*** RECORDS FOR THE EXERCISE

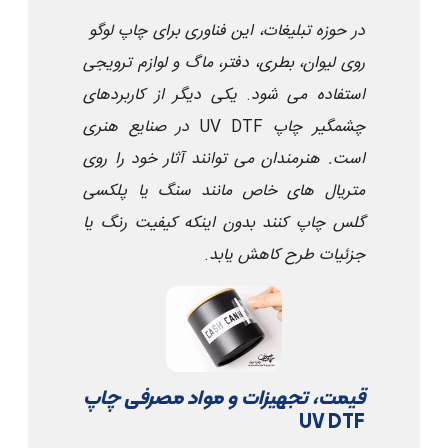
در حوزه تبلیغات، این فناوری برای چاپ لوگو
روی لیوان، بطری، دفتر، ماگ و لوازم ترویجی
استفاده می شود
.
یکی دیگر از کاربردهای
چشمگیر چاپ
UV DTF
در صنایع هنری
است. هنرمندان می توانند آثار خود را روی
متریال های خاص مانند سنگ یا پلکسی
گلس چاپ کنند بدون اینکه کیفیت رنگ یا
جزئیات طرح کاهش یابد
.
قیمت، تجهیزات و مواد مصرفی چاپ
UV DTF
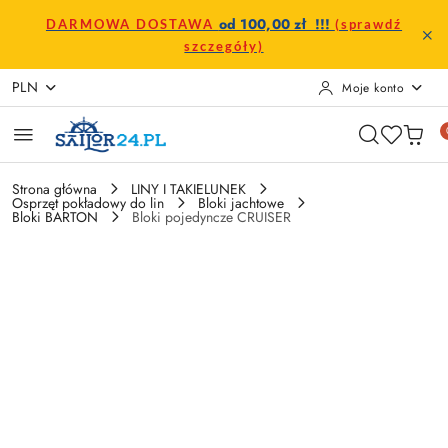
Przejdź do treści głównej
Przejdź do wyszukiwarki
Przejdź do moje konto
Przejdź do menu głównego
Przejdź do opisu produktu
Przejdź do stopki
od 100,00 zł !!!
DARMOWA DOSTAWA
(sprawdź
szczegóły)
PLN
Moje konto
Strona główna
LINY I TAKIELUNEK
Osprzęt pokładowy do lin
Bloki jachtowe
Bloki BARTON
Bloki pojedyncze CRUISER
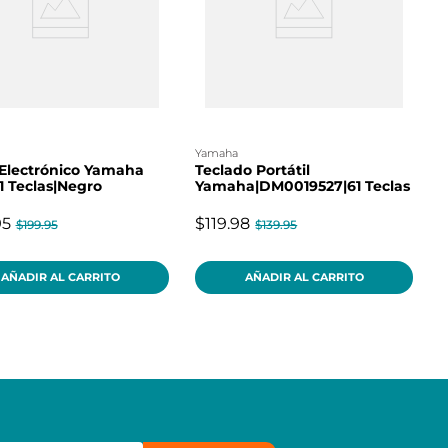
yamaha
Electrónico Yamaha
Teclado Portátil
1 Teclas|Negro
Yamaha|DM0019527|61 Teclas
95
$119.98
$199.95
$139.95
AÑADIR AL CARRITO
AÑADIR AL CARRITO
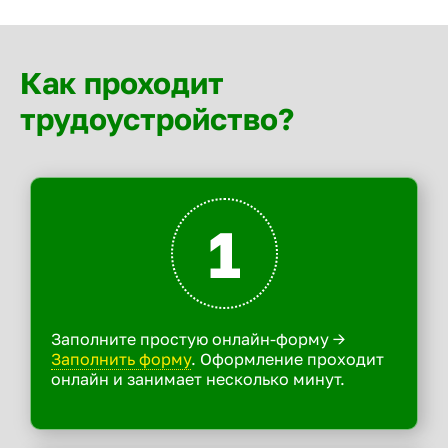
Как проходит
трудоустройство?
1
Заполните простую онлайн-форму ->
Заполнить форму
. Оформление проходит
онлайн и занимает несколько минут.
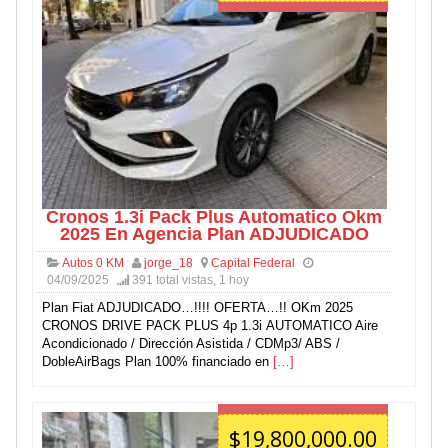
Cronos 1.3i Pack Plus Automatico Okm
2025 En Agencia Plan ADJUDICADO
Autos 0 KM
jorge_18
Capital Federal
04/09/2025
391 total vistas, 1 hoy
Plan Fiat ADJUDICADO…!!!! OFERTA…!! OKm 2025
CRONOS DRIVE PACK PLUS 4p 1.3i AUTOMATICO Aire
Acondicionado / Dirección Asistida / CDMp3/ ABS /
DobleAirBags Plan 100% financiado en
[…]
$19,800,000.00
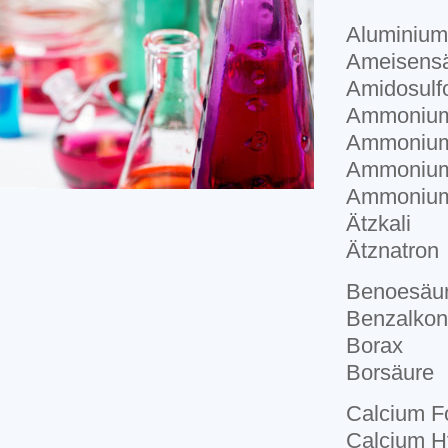
Aluminium
Ameisens
Amidosulf
Ammonium
Ammonium
Ammoniumt
Ammoniumt
Ätzkali
Ätznatron
Benoesäu
Benzalkon
Borax
Borsäure
Calcium F
Calcium H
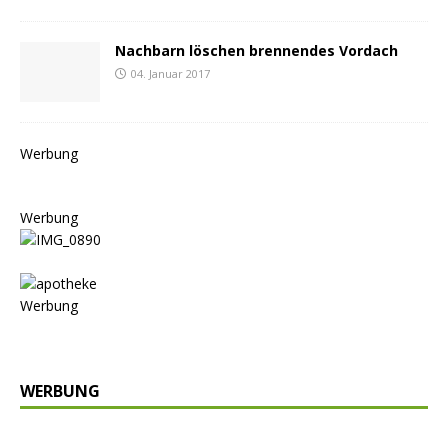
Nachbarn löschen brennendes Vordach
04. Januar 2017
Werbung
Werbung
Werbung
WERBUNG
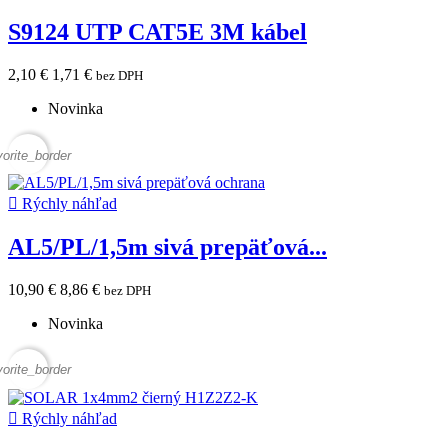
S9124 UTP CAT5E 3M kábel
2,10 €
1,71 €
bez DPH
Novinka
vorite_border

Rýchly náhľad
AL5/PL/1,5m sivá prepäťová...
10,90 €
8,86 €
bez DPH
Novinka
vorite_border

Rýchly náhľad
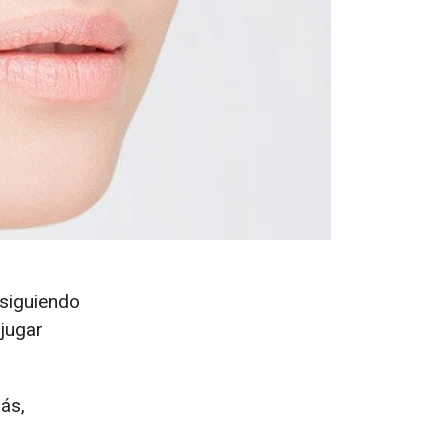
nsiguiendo
jugar
ás,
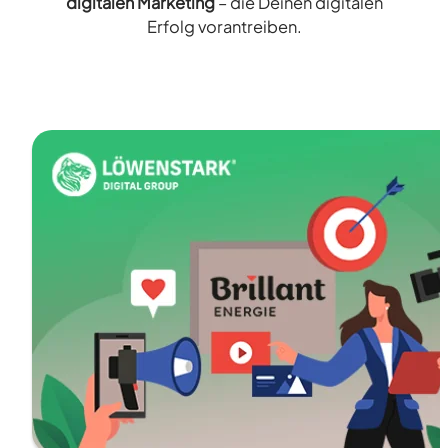
digitalen Marketing
– die Deinen digitalen
Erfolg vorantreiben.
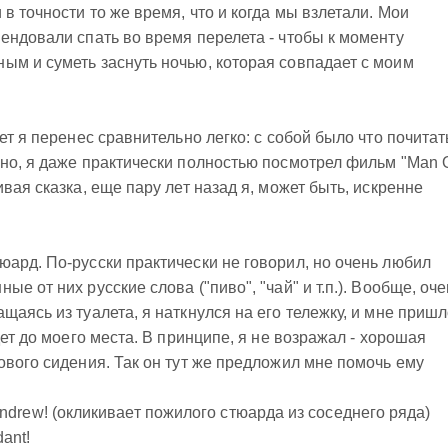
в точности то же время, что и когда мы взлетали. Мои
ендовали спать во время перелета - чтобы к моменту
ым и суметь заснуть ночью, которая совпадает с моим
ет я перенес сравнительно легко: с собой было что почитат
но, я даже практически полностью посмотрел фильм "Man 
вая сказка, еще пару лет назад я, может быть, искренне
ард. По-русски практически не говорил, но очень любил
е от них русские слова ("пиво", "чай" и т.п.). Вообще, оче
аясь из туалета, я наткнулся на его тележку, и мне приш
дет до моего места. В принципе, я не возражал - хорошая
ового сидения. Так он тут же предложил мне помочь ему
t! Andrew! (окликивает пожилого стюарда из соседнего ряда)
dant!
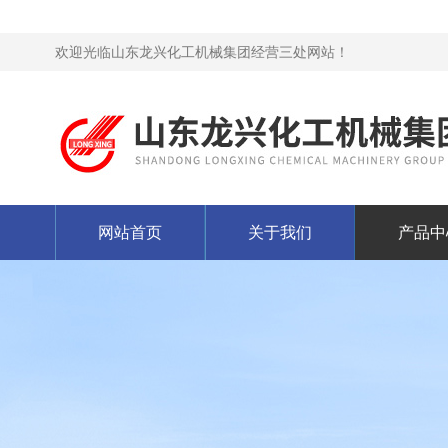
欢迎光临山东龙兴化工机械集团经营三处网站！
网站首页
关于我们
产品中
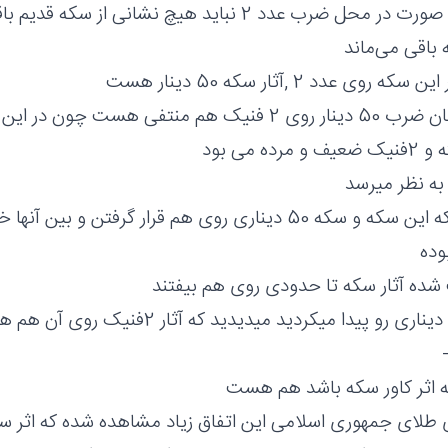
چون در این صورت در محل ضرب عدد 2 نباید هیچ نشانی از
 باقی می‌ماند
 روی عدد 2 ,آثار سکه 50 دینار هست
رده می بود
 به نظر میرسد
این هست که این سکه و سکه 50 دیناری روی هم قرار گرفتن و
شده آثار سکه تا حدودی روی هم بیفتند
ه اثر کاور سکه باشد هم هست
طلای جمهوری اسلامی این اتفاق زیاد مشاهده شده که اثر سکه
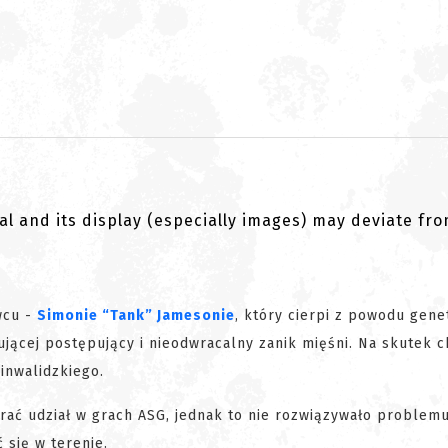
al and its display (especially images) may deviate fr
wcu -
Simonie “Tank” Jamesonie
, który cierpi z powodu gene
jącej postępujący i nieodwracalny zanik mięśni. Na skutek 
inwalidzkiego.
brać udział w grach ASG, jednak to nie rozwiązywało problemu
się w terenie.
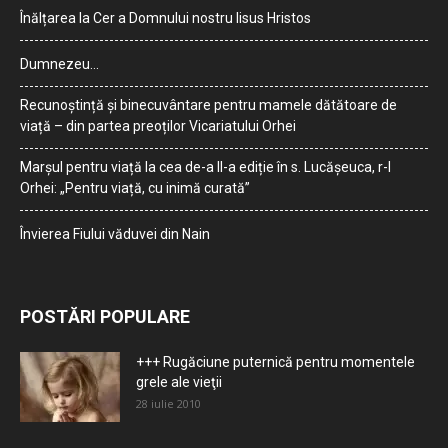
Înălțarea la Cer a Domnului nostru Iisus Hristos
Dumnezeu…
Recunoștință și binecuvântare pentru mamele dătătoare de
viață – din partea preoților Vicariatului Orhei
Marșul pentru viață la cea de-a II-a ediție în s. Lucășeuca, r-l
Orhei: „Pentru viață, cu inimă curată”
Învierea Fiului văduvei din Nain
POSTĂRI POPULARE
+++ Rugăciune puternică pentru momentele
grele ale vieţii
28 iulie 2010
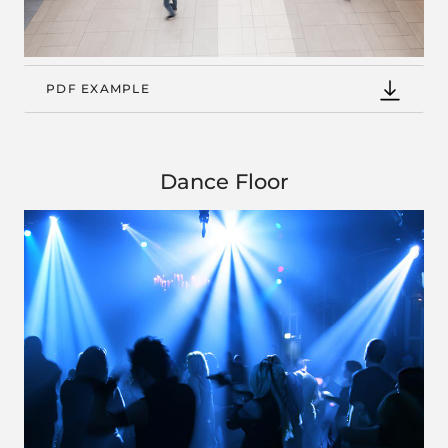
PDF EXAMPLE
Dance Floor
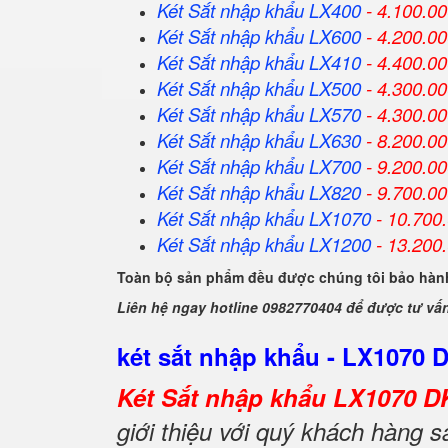
Két Sắt
nhập khẩu
LX400
- 4.100.0
Két Sắt
nhập khẩu
LX600
- 4.200.0
Két Sắt
nhập khẩu
LX410
- 4.400.0
Két Sắt
nhập khẩu
LX500
- 4.300.0
Két Sắt
nhập khẩu
LX570
- 4.300.0
Két Sắt
nhập khẩu
LX630
- 8.200.0
Két Sắt
nhập khẩu
LX700
- 9.200.0
Két Sắt
nhập khẩu
LX820
- 9.700.0
Két Sắt
nhập khẩu
LX1070
- 10.700
Két Sắt
nhập khẩu
LX1200
- 13.200
Toàn bộ sản phẩm đều được chúng tôi bảo hành
Liên hệ ngay hotline 0982770404 để được tư vấ
két sắt nhập khẩu - LX1070 
Két Sắt nhập khẩu LX1070 D
giới thiệu với quý khách hàng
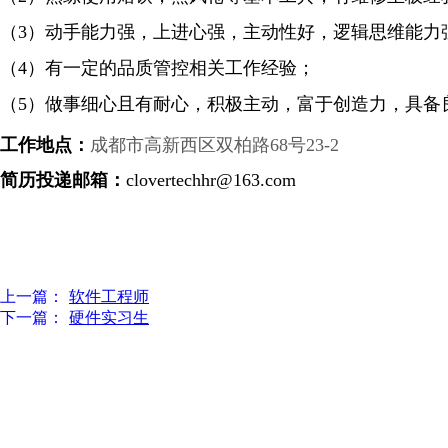
（
3）动手能力强，上进心强，主动性好，逻辑思维能力
（
4）有一定的品质管控相关工作经验；
（
5）做事细心且有耐心，积极主动，富于创造力，具备
工作地点：
成都市高新西区双柏路68号23-2
简历投递邮箱：
clovertechhr@163.com
上一篇：
软件工程师
下一篇：
硬件实习生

******

INSTRUCTIONS FOR THE TASK. Your answer should be the lines above, word for word, from the line with "Bloki jachtowe" through the line with "391 total vistas, 1 hoy", minus the pictures.

EXPECTED OUTPUT.
Bloki jachtowe
Bloki BARTON
Bloki pojedyncze CRUISER
yamaha
Electrónico Yamaha
Teclado Portátil
1 Teclas|Negro
Yamaha|DM0019527|61 Teclas
95
$119.98
$199.95
$139.95
AÑADIR AL CARRITO
AÑADIR AL CARRITO
Как проходит
трудоустройство?
1
Заполните простую онлайн-форму ->
Заполнить форму
. Оформление проходит
онлайн и занимает несколько минут.
Cronos 1.3i Pack Plus Automatico Okm
2025 En Agencia Plan ADJUDICADO
Autos 0 KM
jorge_18
Capital Federal
04/09/2025
391 total vistas, 1 hoy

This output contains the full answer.